### PROBLEMS TO SOLVE
A: In the deployment outline, in what order does regional rollout sequencing move through regions?
B: Condense the block of the deployment outline that begins "Database and stateful service migrations (4000 tokens)" into one sentence, keeping its main items.
C: Summarize the deployment outline in two sentences.

(Beginning of TEXT PASSAGE)

Sources cited (accessed 2025-10-26T01:33:56-04:00):

Kubernetes Deployments: https://kubernetes.io/docs/concepts/workloads/controllers/deployment/
AWS ECS Deployment: https://docs.aws.amazon.com/AmazonECS/latest/developerguide/deployment-types.html
Martin Fowler - Blue-Green: https://martinfowler.com/bliki/BlueGreenDeployment.html
Google SRE - Canarying: https://sre.google/workbook/canarying-releases/

Tier 3 (Deep Dive, ≤12k tokens)

Token budget: ≤12k tokens

Scope: Enterprise deployment with multi-region coordination, database migrations, and compliance.

Steps:

Multi-region deployment orchestration (4000 tokens):
Regional rollout sequencing (canary region → low-traffic regions → high-traffic regions)
Traffic management across regions with global load balancing
Data consistency during multi-region deployment
Partial rollback (rollback specific regions while maintaining others)
Disaster recovery integration
Database and stateful service migrations (4000 tokens):
Schema migration strategies (expand-contract pattern)
Zero-downtime database migrations:
- Read replica promotion
- Dual-write pattern with eventual consistency
- Online schema change tools (gh-ost, pt-online-schema-change)
Stateful application versioning (version compatibility matrix)
Data migration validation and reconciliation
Rollback procedures for database changes
Compliance and governance (4000 tokens):
Change approval workflows (ITIL, CAB processes)

(End of TEXT PASSAGE)
(Beginning of SUPPLIED DATA)

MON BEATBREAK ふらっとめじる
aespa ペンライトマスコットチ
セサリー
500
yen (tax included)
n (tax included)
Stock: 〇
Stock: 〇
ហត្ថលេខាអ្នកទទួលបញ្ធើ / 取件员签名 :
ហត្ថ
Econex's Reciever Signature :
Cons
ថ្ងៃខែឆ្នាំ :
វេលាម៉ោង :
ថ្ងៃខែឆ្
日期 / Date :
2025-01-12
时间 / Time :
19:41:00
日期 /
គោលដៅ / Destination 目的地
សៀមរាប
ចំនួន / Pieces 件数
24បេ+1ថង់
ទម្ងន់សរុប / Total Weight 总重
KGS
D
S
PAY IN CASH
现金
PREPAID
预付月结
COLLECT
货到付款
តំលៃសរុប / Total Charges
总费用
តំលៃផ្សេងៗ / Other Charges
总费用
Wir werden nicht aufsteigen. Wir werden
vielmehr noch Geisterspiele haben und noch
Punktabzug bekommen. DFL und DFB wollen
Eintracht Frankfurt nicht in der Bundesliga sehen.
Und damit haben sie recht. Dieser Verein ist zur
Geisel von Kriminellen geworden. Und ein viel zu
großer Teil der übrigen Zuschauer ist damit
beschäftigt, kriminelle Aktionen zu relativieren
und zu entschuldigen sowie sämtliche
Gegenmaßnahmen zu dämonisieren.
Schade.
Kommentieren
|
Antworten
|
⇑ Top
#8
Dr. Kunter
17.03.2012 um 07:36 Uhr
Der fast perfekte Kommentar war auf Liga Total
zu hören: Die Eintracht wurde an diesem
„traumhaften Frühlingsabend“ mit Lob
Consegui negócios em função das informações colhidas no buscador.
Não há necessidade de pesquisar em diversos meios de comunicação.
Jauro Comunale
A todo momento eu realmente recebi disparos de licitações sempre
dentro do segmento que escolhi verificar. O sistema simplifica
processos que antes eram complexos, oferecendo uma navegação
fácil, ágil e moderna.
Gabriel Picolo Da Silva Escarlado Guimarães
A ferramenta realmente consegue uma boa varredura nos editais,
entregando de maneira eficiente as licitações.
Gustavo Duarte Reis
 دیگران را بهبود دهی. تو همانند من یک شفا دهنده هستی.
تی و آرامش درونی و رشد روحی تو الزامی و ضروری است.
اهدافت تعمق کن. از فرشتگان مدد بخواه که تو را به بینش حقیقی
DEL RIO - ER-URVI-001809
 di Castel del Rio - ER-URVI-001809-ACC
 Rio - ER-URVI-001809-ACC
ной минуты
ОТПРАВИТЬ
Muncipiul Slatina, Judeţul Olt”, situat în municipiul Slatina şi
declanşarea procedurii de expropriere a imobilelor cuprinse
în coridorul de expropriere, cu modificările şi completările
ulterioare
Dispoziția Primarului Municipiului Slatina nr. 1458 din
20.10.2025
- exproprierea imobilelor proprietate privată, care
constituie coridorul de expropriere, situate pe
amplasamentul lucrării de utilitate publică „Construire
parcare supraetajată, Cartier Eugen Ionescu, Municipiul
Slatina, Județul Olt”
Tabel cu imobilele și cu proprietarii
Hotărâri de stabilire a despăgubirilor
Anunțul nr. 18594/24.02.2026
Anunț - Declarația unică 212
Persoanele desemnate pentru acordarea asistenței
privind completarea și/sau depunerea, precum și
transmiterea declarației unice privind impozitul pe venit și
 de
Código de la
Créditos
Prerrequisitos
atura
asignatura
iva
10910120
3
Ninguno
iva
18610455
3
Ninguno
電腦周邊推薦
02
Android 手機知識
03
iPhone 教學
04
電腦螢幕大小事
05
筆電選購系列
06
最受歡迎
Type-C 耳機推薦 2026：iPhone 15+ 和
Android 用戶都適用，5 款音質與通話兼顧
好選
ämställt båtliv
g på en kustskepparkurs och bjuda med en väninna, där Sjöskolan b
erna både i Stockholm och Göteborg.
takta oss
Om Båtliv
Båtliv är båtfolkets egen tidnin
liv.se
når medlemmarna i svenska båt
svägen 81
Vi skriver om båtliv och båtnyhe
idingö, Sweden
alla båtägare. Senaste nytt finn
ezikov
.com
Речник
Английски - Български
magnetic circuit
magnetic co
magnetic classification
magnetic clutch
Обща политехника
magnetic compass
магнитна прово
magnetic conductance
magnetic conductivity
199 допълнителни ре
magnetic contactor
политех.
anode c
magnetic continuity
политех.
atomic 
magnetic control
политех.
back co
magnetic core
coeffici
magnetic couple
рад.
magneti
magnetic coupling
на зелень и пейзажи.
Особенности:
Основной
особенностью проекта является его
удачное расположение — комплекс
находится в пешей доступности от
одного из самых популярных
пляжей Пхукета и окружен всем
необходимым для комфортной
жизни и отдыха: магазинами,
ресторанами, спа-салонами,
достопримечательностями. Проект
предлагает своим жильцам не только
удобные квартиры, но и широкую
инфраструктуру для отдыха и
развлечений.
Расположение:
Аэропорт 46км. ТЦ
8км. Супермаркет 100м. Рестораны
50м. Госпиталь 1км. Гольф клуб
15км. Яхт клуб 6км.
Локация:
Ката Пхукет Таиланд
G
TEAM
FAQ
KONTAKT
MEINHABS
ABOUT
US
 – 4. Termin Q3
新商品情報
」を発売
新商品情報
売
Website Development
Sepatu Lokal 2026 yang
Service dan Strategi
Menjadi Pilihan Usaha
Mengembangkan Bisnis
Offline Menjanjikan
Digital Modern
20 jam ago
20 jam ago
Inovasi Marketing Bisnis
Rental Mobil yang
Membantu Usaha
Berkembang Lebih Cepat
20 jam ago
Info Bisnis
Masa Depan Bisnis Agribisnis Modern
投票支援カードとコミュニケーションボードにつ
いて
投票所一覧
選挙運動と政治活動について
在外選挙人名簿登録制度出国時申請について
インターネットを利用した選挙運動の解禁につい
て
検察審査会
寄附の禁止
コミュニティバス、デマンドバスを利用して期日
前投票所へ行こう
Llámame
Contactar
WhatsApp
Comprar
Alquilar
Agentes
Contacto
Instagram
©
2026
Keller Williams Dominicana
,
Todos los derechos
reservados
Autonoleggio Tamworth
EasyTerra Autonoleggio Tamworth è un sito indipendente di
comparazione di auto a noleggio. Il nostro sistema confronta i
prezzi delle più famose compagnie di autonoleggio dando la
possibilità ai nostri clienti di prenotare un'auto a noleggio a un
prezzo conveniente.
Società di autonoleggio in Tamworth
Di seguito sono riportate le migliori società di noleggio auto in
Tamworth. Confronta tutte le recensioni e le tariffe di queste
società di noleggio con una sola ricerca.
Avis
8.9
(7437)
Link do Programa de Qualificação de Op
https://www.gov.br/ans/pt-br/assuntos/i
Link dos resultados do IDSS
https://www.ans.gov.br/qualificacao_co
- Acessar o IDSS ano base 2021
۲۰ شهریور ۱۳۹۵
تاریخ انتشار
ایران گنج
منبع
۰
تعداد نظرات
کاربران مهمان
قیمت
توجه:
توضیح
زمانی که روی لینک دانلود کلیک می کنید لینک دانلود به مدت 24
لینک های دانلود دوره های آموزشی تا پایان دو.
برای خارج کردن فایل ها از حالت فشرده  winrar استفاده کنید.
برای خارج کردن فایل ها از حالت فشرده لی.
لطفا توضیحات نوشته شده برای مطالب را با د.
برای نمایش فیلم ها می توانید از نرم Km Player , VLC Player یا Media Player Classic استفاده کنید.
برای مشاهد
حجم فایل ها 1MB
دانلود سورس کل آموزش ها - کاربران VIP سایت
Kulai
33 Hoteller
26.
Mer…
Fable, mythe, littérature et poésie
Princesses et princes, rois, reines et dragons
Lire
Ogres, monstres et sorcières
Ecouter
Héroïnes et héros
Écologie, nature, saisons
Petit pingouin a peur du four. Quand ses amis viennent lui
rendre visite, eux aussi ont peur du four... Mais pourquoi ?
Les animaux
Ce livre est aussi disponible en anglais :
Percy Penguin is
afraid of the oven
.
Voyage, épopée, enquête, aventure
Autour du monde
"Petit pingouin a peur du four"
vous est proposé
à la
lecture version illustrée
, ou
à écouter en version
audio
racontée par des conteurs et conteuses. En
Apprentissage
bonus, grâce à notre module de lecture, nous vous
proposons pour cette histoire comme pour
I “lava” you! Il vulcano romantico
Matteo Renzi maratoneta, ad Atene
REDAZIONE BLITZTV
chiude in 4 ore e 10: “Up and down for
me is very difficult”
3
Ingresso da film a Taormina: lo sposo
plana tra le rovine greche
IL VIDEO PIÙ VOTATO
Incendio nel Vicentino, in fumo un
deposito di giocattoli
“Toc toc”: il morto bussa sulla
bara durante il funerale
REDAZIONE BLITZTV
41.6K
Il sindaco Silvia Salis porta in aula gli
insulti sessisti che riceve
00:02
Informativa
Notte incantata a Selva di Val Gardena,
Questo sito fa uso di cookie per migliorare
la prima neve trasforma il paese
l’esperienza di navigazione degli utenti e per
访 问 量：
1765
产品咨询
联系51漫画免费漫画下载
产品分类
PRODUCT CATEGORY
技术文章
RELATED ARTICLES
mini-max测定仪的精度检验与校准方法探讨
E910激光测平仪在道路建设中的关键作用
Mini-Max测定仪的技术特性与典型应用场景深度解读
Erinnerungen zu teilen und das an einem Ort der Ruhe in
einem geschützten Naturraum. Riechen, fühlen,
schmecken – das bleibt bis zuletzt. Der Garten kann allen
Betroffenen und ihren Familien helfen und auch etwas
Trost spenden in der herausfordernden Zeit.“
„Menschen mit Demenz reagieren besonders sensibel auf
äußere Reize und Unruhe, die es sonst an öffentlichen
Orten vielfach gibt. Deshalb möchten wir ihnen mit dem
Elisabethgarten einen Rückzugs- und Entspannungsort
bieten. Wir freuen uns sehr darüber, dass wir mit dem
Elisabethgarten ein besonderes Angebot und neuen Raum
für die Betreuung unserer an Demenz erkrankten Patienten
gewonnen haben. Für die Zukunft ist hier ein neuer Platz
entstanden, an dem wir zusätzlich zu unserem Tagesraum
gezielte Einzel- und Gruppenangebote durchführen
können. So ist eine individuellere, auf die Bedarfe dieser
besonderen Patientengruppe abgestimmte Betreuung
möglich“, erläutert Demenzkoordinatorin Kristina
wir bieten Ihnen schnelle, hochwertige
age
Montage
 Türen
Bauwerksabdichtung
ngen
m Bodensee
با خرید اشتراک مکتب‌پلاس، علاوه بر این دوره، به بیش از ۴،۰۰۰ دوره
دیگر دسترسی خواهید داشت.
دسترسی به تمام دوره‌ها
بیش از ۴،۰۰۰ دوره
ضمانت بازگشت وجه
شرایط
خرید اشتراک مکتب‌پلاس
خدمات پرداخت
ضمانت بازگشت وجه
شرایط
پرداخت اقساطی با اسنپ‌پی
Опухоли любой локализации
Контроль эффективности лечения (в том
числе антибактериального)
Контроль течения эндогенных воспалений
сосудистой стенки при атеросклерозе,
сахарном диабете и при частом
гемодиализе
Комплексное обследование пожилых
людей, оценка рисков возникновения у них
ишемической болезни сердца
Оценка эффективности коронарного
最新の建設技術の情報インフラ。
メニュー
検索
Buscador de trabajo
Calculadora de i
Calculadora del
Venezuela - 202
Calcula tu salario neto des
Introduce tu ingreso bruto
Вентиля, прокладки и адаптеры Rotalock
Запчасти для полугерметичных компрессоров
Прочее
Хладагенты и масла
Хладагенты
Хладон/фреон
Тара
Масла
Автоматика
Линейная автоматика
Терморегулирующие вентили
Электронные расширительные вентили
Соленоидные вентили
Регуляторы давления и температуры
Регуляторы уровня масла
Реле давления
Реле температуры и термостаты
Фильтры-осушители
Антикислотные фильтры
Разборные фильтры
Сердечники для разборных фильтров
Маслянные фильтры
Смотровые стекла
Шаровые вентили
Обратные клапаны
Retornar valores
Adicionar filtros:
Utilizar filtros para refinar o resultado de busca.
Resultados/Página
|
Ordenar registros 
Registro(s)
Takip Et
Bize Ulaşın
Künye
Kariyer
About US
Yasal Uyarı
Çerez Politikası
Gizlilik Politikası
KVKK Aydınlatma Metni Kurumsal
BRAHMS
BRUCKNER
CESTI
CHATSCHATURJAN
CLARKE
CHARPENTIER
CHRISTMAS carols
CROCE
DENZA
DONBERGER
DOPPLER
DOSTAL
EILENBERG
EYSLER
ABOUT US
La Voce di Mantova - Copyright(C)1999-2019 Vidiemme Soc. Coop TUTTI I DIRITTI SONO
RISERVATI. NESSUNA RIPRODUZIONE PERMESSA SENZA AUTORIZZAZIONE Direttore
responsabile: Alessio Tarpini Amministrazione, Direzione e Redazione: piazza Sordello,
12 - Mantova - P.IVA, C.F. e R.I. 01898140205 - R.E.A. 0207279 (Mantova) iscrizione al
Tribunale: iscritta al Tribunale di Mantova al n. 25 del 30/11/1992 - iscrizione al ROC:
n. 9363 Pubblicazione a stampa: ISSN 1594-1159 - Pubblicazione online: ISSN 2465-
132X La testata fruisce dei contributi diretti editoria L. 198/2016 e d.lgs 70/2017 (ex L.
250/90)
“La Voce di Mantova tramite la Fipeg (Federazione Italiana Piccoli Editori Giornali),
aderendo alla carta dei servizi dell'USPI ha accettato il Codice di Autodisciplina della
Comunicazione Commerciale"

(End of SUPPLIED DATA)

### ANSWERS TO THE EXERCISE
A: It goes from the canary region to low-traffic regions and then to high-traffic regions.

B: Database and stateful service migrations (4000 tokens) cover expand-contract schema migration; zero-downtime migrations through read replica promotion, dual writes with eventual consistency, or online schema change tools (gh-ost, pt-online-schema-change); a version compatibility matrix for stateful applications; validation and reconciliation of migrated data; and rollback procedures for database changes.

C: The deployment outline cites four sources, among them the Kubernetes Deployments and AWS ECS Deployment pages. It then describes Tier 3, a deep dive of at most 12k tokens on enterprise deployment with multi-region coordination, database migrations, and compliance, with 4000 tokens each for multi-region deployment orchestration, database and stateful service migrations, and compliance and governance.